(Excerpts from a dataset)
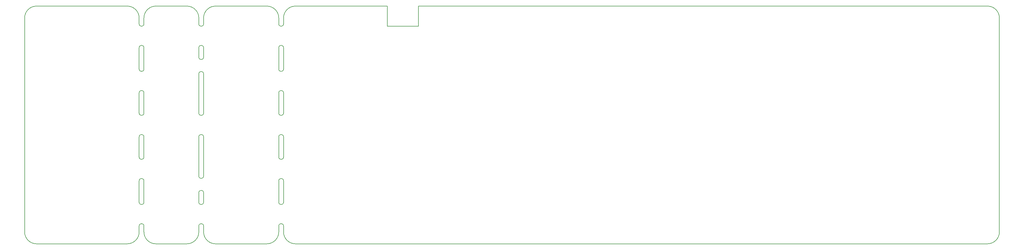
<source format=gbr>
G04 #@! TF.GenerationSoftware,KiCad,Pcbnew,(5.1.2-1)-1*
G04 #@! TF.CreationDate,2020-06-05T15:41:12-05:00*
G04 #@! TF.ProjectId,therick48.16SP_bottom_plate,74686572-6963-46b3-9438-2e313653505f,rev?*
G04 #@! TF.SameCoordinates,Original*
G04 #@! TF.FileFunction,Profile,NP*
%FSLAX46Y46*%
G04 Gerber Fmt 4.6, Leading zero omitted, Abs format (unit mm)*
G04 Created by KiCad (PCBNEW (5.1.2-1)-1) date 2020-06-05 15:41:12*
%MOMM*%
%LPD*%
G04 APERTURE LIST*
%ADD10C,0.150000*%
G04 APERTURE END LIST*
D10*
X124259683Y-40659883D02*
X140599615Y-40659744D01*
X105259733Y-40659883D02*
X115139298Y-40659627D01*
X67259823Y-40659893D02*
X96139348Y-40659627D01*
X96139737Y-116659703D02*
X67259991Y-116660000D01*
X115139687Y-116659703D02*
X105260122Y-116659959D01*
X124260072Y-116659959D02*
X140599620Y-116659703D01*
X99939738Y-96519761D02*
G75*
G02X101459732Y-96519747I759997J-1D01*
G01*
X101459348Y-103359729D02*
G75*
G02X99939354Y-103359743I-759997J1D01*
G01*
X99939353Y-96519491D02*
X99939354Y-103359743D01*
X101459733Y-96519746D02*
X101459733Y-103359728D01*
X118939687Y-100319736D02*
G75*
G02X120459681Y-100319722I759997J-1D01*
G01*
X120459298Y-103359474D02*
G75*
G02X118939304Y-103359488I-759997J1D01*
G01*
X118939687Y-100319736D02*
X118939303Y-103359489D01*
X120459683Y-100319736D02*
X120459683Y-103359744D01*
X99939739Y-82459797D02*
G75*
G02X101459733Y-82459783I759997J-1D01*
G01*
X101459734Y-82459760D02*
X101459349Y-88919767D01*
X99939354Y-82459527D02*
X99939354Y-88919766D01*
X101459349Y-88919767D02*
G75*
G02X99939355Y-88919781I-759997J1D01*
G01*
X118939688Y-82459782D02*
G75*
G02X120459682Y-82459768I759997J-1D01*
G01*
X120459683Y-82459783D02*
X120459299Y-94999751D01*
X118939304Y-82459783D02*
X118939305Y-94999765D01*
X120459299Y-94999751D02*
G75*
G02X118939305Y-94999765I-759997J1D01*
G01*
X99939739Y-68399834D02*
G75*
G02X101459733Y-68399820I759997J-1D01*
G01*
X101458965Y-74859789D02*
G75*
G02X99938971Y-74859803I-759997J1D01*
G01*
X99938971Y-68399293D02*
X99938971Y-74859803D01*
X101459734Y-68399745D02*
X101458965Y-74859789D01*
X118939689Y-62319850D02*
G75*
G02X120459683Y-62319836I759997J-1D01*
G01*
X120458915Y-74859804D02*
G75*
G02X118938921Y-74859818I-759997J1D01*
G01*
X118939689Y-62319850D02*
X118938921Y-74859803D01*
X120459683Y-62319836D02*
X120458915Y-74859804D01*
X99939739Y-53959856D02*
G75*
G02X101459733Y-53959842I759997J-1D01*
G01*
X101459348Y-60799826D02*
G75*
G02X99939354Y-60799840I-759997J1D01*
G01*
X99939354Y-53959586D02*
X99939354Y-60799840D01*
X101459733Y-53959842D02*
X101459348Y-60799826D01*
X118939689Y-53959872D02*
G75*
G02X120459683Y-53959858I759997J-1D01*
G01*
X120459298Y-56999850D02*
G75*
G02X118939304Y-56999864I-759997J1D01*
G01*
X118939304Y-53959858D02*
X118939304Y-56999864D01*
X120459298Y-53959858D02*
X120459298Y-56999850D01*
X145919614Y-88919752D02*
G75*
G02X144399620Y-88919766I-759997J1D01*
G01*
X118940456Y-110960095D02*
G75*
G02X120460450Y-110960081I759997J-1D01*
G01*
X118939687Y-112859703D02*
X118939687Y-110959704D01*
X120459683Y-112859703D02*
X120460072Y-110959960D01*
X118939687Y-112859703D02*
G75*
G02X115139687Y-116659703I-3800000J0D01*
G01*
X124260072Y-116659959D02*
G75*
G02X120460072Y-112859959I0J3800000D01*
G01*
X99940506Y-110960095D02*
G75*
G02X101460500Y-110960081I759997J-1D01*
G01*
X99939737Y-112859703D02*
X99939737Y-110959704D01*
X101459733Y-112859703D02*
X101460122Y-110959960D01*
X99939737Y-112859703D02*
G75*
G02X96139737Y-116659703I-3800000J0D01*
G01*
X105260122Y-116659959D02*
G75*
G02X101460122Y-112859959I0J3800000D01*
G01*
X101458964Y-46359491D02*
G75*
G02X99938970Y-46359505I-759997J1D01*
G01*
X101459733Y-44459883D02*
X101459733Y-46359882D01*
X99939737Y-44459883D02*
X99939348Y-46359626D01*
X101459733Y-44459883D02*
G75*
G02X105259733Y-40659883I3800000J0D01*
G01*
X96139348Y-40659627D02*
G75*
G02X99939348Y-44459627I0J-3800000D01*
G01*
X120458914Y-46359879D02*
G75*
G02X118938920Y-46359893I-759997J1D01*
G01*
X120459683Y-44459883D02*
X120458914Y-46359879D01*
X118939298Y-44459627D02*
X118939687Y-46359878D01*
X120459683Y-44459883D02*
G75*
G02X124259683Y-40659883I3800000J0D01*
G01*
X115139298Y-40659627D02*
G75*
G02X118939298Y-44459627I0J-3800000D01*
G01*
X145919231Y-46359879D02*
G75*
G02X144399237Y-46359893I-759997J1D01*
G01*
X144399621Y-53959857D02*
G75*
G02X145919615Y-53959843I759997J-1D01*
G01*
X145919615Y-60799841D02*
G75*
G02X144399621Y-60799855I-759997J1D01*
G01*
X144400005Y-68400090D02*
G75*
G02X145919999Y-68400076I759997J-1D01*
G01*
X145919231Y-74859789D02*
G75*
G02X144399237Y-74859803I-759997J1D01*
G01*
X144400005Y-82460038D02*
G75*
G02X145919999Y-82460024I759997J-1D01*
G01*
X144399621Y-96519745D02*
G75*
G02X145919615Y-96519731I759997J-1D01*
G01*
X144399621Y-110959707D02*
G75*
G02X145919615Y-110959693I759997J-1D01*
G01*
X145919615Y-103359729D02*
G75*
G02X144399621Y-103359743I-759997J1D01*
G01*
X67259991Y-116660000D02*
G75*
G02X63459991Y-112860000I0J3800000D01*
G01*
X63459991Y-44460000D02*
G75*
G02X67259991Y-40660000I3800000J0D01*
G01*
X63459991Y-112860000D02*
X63459991Y-44460000D01*
X145920000Y-68400001D02*
X145919231Y-74859789D01*
X144399237Y-68399549D02*
X144399237Y-74859803D01*
X145919616Y-53959858D02*
X145920000Y-60799840D01*
X144399620Y-53959858D02*
X144399620Y-60799840D01*
X144399615Y-44459744D02*
X144399237Y-46359893D01*
X145920000Y-44460000D02*
X145919231Y-46359879D01*
X145920000Y-96519746D02*
X145919615Y-103359729D01*
X144399620Y-96519746D02*
X144399620Y-103359728D01*
X145920000Y-82460001D02*
X145919614Y-88919752D01*
X144399620Y-82459768D02*
X144399620Y-88919766D01*
X145920000Y-110959708D02*
X145920000Y-112860000D01*
X144399620Y-110959708D02*
X144399620Y-112859707D01*
X373920000Y-112860000D02*
X373920000Y-44460000D01*
X140599615Y-40659744D02*
G75*
G02X144399615Y-44459744I0J-3800000D01*
G01*
X144399620Y-112859703D02*
G75*
G02X140599620Y-116659703I-3800000J0D01*
G01*
X188860000Y-47119876D02*
X188860000Y-40660000D01*
X178979529Y-47119876D02*
X188859529Y-47119876D01*
X178980000Y-40660000D02*
X178980000Y-47119876D01*
X149720000Y-116660000D02*
X370120000Y-116660000D01*
X149720000Y-40660000D02*
X178980000Y-40660000D01*
X370120000Y-40660000D02*
X188860000Y-40660000D01*
X370120000Y-40660000D02*
G75*
G02X373920000Y-44460000I0J-3800000D01*
G01*
X373920000Y-112860000D02*
G75*
G02X370120000Y-116660000I-3800000J0D01*
G01*
X149720000Y-116660000D02*
G75*
G02X145920000Y-112860000I0J3800000D01*
G01*
X145920000Y-44460000D02*
G75*
G02X149720000Y-40660000I3800000J0D01*
G01*
M02*

</source>
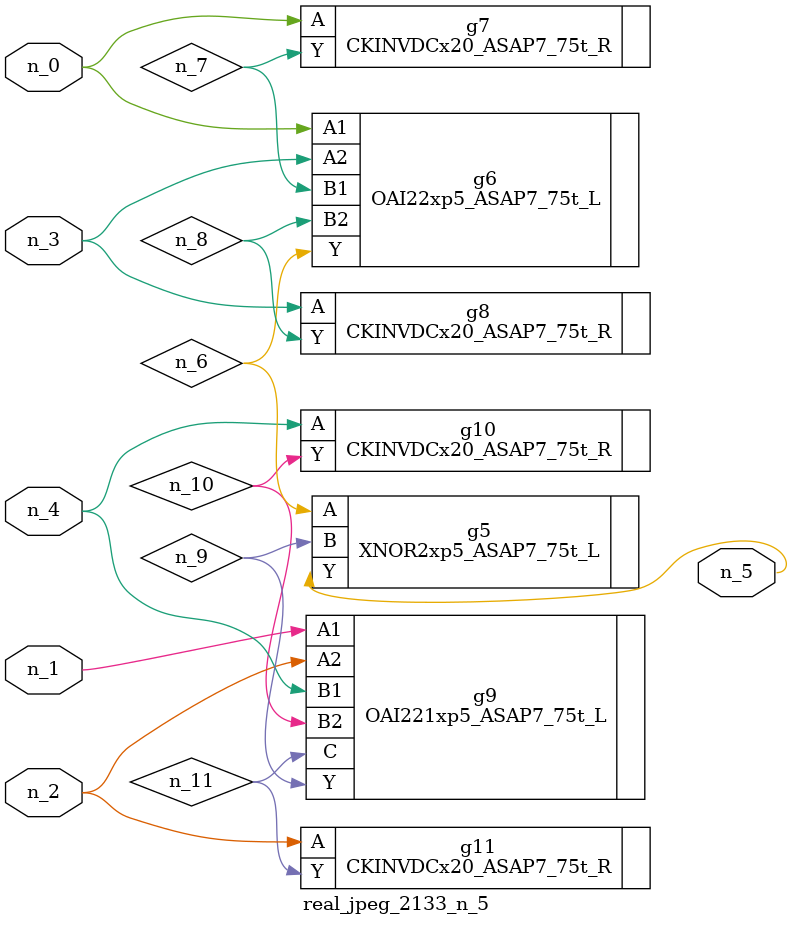
<source format=v>
module real_jpeg_2133_n_5 (n_4, n_0, n_1, n_2, n_3, n_5);

input n_4;
input n_0;
input n_1;
input n_2;
input n_3;

output n_5;

wire n_8;
wire n_11;
wire n_6;
wire n_7;
wire n_10;
wire n_9;

OAI22xp5_ASAP7_75t_L g6 ( 
.A1(n_0),
.A2(n_3),
.B1(n_7),
.B2(n_8),
.Y(n_6)
);

CKINVDCx20_ASAP7_75t_R g7 ( 
.A(n_0),
.Y(n_7)
);

OAI221xp5_ASAP7_75t_L g9 ( 
.A1(n_1),
.A2(n_2),
.B1(n_4),
.B2(n_10),
.C(n_11),
.Y(n_9)
);

CKINVDCx20_ASAP7_75t_R g11 ( 
.A(n_2),
.Y(n_11)
);

CKINVDCx20_ASAP7_75t_R g8 ( 
.A(n_3),
.Y(n_8)
);

CKINVDCx20_ASAP7_75t_R g10 ( 
.A(n_4),
.Y(n_10)
);

XNOR2xp5_ASAP7_75t_L g5 ( 
.A(n_6),
.B(n_9),
.Y(n_5)
);


endmodule
</source>
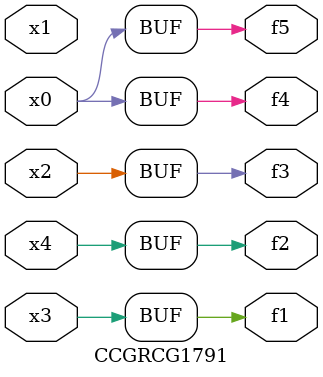
<source format=v>
module CCGRCG1791(
	input x0, x1, x2, x3, x4,
	output f1, f2, f3, f4, f5
);
	assign f1 = x3;
	assign f2 = x4;
	assign f3 = x2;
	assign f4 = x0;
	assign f5 = x0;
endmodule

</source>
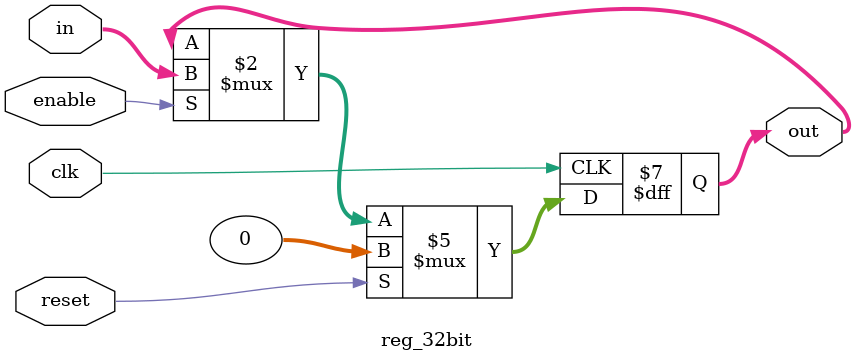
<source format=v>
module reg_32bit(out, in, enable, reset, clk);

   output [31:0] out;
   reg [31:0]    out;
   input [31:0]  in;
   input         enable, clk, reset;
   
   always @(posedge clk)
     begin
        if(reset)
          out <= 0;
        else
          if(enable)
            out <= in;
     end

endmodule

</source>
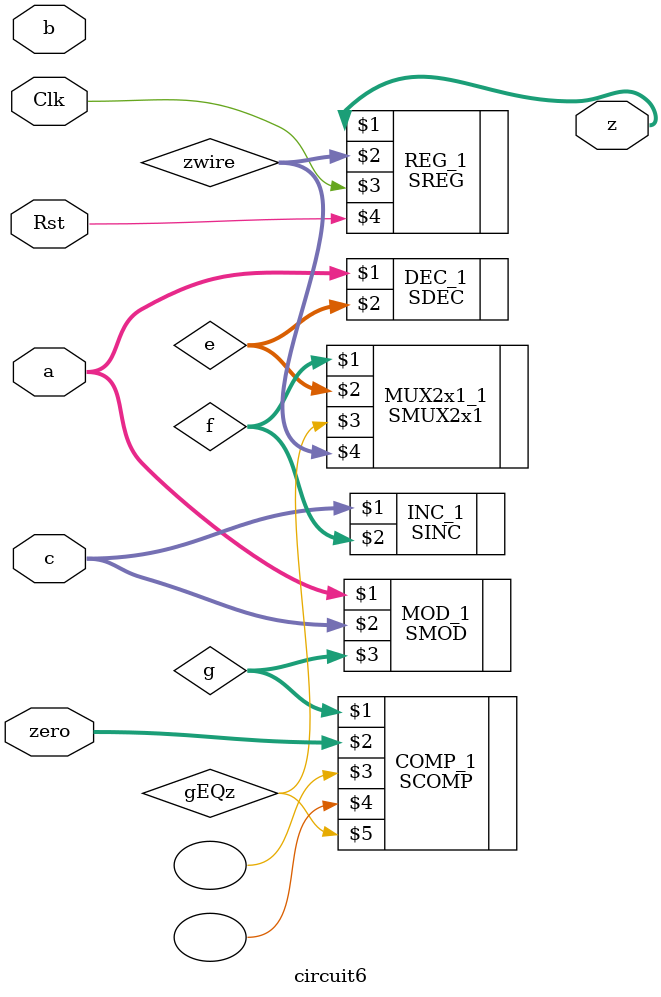
<source format=v>
`timescale 1ns / 1ns

module circuit6(a, b, c, zero, z, Clk, Rst);

    input  Clk, Rst;
    input  signed [63:0] a, b, c, zero;
    
    output signed [63:0] z;
    
    wire   signed [63:0] e, f, g, zwire;
    wire   gEQz;
    
    SDEC   #(.DATAWIDTH(64)) DEC_1(a, e);                   // e = a - 1, signed decrement
    SINC   #(.DATAWIDTH(64)) INC_1(c, f);                   // f = c + 1, signed increment
    SMOD   #(.DATAWIDTH(64)) MOD_1(a, c, g);                // g = a % c, signed modulo
    SCOMP  #(.DATAWIDTH(64)) COMP_1(g, zero, , ,gEQz);      // gEQz = g == zero, signed comparison
    SMUX2x1#(.DATAWIDTH(64)) MUX2x1_1(f, e, gEQz, zwire);   // zwire = gEQz ? e : f, signed multiplexing
    SREG   #(.DATAWIDTH(64)) REG_1(z, zwire, Clk, Rst);     // z = zwire, signed register

endmodule

</source>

● What is required
Across the records above, show each line containing the word "reset".

● Your response
module reg_32bit(out, in, enable, reset, clk);
   input         enable, clk, reset;
        if(reset)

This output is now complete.